Надя недовольно мотнула головой:
— Нет!
— Смотри! Будь осторожна, тут сифилюга и трепак у многих!
— Да нет же! — закричала со страху Надя. — Еще чего не хватало!
Ни слова не говоря, она набросилась на ящик с плитками и к обеденному перерыву закончила свою норму. Обедать с девчатами в столовую не пошла, а после перерыва стала помогать другим.
— Ты что? Рехнулась, что ли, иль тебе нормы мало? Хочешь, чтоб добавили? Добавят! — возмущенно зашумели девушки.
— Делать ей дома нечего, выдрыхнется, как корова, вот и бесится на работе!
Надя в сердцах швырнула об пол тряпку, которой затирала плитку, сняла перчатки и пошла переодеваться. «Пойду домой! Ставить чайник и дочитывать «Шагреневую кожу»».
— Погоди! — остановила ее на лестнице Аня. — Дело есть к тебе!
Аня тоже была в злобном настроении. «Старая сука», жена Степана Матвеевича, никак не соглашалась на развод, угрожая парткомом, райкомом и прочими подобными организациями, способными раздавить человеческую личность, превратив в живой безгласный труп.
— Ты не хочешь в отпуск пойти? — спросила она.
— В отпуск, сейчас?
— Да, с десятого, с завтрашнего дня! Учти! Летом тебя не отпустят. Начнутся новостройки по Большой Калужской, по Профсоюзной, на новые объекты я всех не возьму. Как? Путевку достанем… хочешь в Кисловодск или под Москву, на двадцать четыре дня?
— Поеду! — обрадовалась Надя.
— Ключ от квартиры мне оставишь? — застеснявшись, спросила Аня. — Квартплату и свет оплачу.
— Конечно, какой разговор!
— Тогда быстро валяй в контору! Пиши заявление.
Вечером она позвонила Елизавете Алексеевне, ожидая, что придется кое-что наврать о горящей путевке, но Елизавета Алексеевна живо откликнулась:
— Обязательно, вы так трудно работаете! Далеко ли собираетесь?
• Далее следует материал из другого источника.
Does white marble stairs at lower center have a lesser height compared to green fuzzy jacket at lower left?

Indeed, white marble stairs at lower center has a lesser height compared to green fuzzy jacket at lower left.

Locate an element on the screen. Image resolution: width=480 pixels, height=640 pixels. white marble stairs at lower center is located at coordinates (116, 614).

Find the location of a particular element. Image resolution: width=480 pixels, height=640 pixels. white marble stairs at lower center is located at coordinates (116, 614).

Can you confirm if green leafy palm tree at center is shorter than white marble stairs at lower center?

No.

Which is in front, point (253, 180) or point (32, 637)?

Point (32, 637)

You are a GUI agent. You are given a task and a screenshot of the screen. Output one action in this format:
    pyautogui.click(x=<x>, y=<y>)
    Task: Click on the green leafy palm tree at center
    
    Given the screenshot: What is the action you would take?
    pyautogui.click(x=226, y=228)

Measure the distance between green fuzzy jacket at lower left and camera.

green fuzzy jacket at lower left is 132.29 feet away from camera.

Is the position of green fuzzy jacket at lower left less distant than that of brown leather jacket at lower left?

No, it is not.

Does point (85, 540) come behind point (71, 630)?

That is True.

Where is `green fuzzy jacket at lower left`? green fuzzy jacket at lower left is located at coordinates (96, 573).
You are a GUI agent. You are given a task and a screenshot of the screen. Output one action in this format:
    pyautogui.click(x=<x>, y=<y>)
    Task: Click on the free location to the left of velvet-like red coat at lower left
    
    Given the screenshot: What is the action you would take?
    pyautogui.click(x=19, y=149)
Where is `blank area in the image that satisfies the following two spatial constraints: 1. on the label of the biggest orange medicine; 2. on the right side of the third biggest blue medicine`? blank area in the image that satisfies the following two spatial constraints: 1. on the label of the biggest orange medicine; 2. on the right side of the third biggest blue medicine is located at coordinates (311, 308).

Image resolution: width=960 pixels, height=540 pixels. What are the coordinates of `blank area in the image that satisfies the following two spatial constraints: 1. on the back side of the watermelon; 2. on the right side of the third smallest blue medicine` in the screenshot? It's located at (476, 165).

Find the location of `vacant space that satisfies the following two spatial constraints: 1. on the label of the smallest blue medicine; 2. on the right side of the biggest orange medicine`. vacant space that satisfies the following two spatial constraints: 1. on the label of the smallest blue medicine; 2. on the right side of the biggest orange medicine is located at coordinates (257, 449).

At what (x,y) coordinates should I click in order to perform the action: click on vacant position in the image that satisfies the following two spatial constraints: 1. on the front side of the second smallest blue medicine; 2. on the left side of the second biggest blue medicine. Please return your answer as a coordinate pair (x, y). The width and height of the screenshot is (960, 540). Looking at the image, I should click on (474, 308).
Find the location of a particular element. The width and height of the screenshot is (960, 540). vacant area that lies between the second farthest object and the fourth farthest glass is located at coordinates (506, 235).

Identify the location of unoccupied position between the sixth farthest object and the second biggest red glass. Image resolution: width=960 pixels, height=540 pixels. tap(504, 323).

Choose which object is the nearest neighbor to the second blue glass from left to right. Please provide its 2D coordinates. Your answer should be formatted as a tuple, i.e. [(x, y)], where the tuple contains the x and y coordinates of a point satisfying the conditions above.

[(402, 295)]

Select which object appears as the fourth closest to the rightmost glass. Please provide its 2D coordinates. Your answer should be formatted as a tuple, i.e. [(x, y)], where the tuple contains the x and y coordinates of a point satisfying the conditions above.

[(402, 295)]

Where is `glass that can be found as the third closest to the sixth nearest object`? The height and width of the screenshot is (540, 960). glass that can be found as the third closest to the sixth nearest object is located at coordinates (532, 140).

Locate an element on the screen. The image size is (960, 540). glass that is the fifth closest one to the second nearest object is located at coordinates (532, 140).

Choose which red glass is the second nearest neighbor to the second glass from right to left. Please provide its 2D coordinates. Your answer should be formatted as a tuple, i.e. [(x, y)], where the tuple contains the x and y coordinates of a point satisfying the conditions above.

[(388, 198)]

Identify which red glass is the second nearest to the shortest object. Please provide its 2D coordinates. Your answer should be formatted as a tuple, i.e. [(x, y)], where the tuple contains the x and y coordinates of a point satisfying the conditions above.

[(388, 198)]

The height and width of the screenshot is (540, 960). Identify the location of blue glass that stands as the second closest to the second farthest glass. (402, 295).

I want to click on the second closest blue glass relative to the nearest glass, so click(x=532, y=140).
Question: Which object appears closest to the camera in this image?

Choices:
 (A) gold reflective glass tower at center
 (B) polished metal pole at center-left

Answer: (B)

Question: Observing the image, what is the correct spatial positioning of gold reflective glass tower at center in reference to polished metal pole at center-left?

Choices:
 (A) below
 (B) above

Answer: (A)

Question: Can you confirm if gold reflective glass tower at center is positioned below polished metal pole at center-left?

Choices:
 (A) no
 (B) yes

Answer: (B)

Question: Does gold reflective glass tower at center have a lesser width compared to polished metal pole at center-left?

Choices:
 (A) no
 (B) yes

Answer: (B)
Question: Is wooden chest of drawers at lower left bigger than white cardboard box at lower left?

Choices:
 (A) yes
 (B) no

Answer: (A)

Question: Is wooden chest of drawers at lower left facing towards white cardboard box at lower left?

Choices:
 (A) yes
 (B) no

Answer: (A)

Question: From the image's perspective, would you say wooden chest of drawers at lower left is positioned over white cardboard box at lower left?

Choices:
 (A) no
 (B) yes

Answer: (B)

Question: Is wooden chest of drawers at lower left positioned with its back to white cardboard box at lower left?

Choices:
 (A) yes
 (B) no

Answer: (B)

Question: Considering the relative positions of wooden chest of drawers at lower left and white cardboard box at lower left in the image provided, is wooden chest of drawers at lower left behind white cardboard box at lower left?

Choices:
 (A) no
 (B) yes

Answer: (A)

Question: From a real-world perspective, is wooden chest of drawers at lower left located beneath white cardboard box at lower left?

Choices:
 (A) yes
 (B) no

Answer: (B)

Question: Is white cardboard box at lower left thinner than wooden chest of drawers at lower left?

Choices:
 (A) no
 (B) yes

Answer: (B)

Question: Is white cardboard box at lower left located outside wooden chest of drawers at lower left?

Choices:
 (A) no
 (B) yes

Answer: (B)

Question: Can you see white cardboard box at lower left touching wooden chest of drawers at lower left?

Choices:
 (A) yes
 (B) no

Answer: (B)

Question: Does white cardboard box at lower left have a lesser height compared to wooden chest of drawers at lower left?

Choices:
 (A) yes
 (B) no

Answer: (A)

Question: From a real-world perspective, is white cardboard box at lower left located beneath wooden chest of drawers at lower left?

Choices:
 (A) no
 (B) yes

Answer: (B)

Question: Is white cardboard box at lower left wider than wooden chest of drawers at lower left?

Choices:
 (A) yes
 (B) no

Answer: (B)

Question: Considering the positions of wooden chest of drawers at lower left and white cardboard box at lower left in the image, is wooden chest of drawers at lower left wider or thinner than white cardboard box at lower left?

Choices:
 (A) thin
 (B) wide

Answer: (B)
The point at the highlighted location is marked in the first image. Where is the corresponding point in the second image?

— К тете в Калугу. Она у меня одна, пожилая уже.
— В Калугу! Как я вам завидую, прелестный город. Увидите на другой стороне Оки церковь с колокольней — это село Ромоданово, родина моя.
Рита слегка огорчилась:
— Ой! Тут Шотик мне все уши прожужжал про тебя. Договорился в театре тебе прослушивание устроить!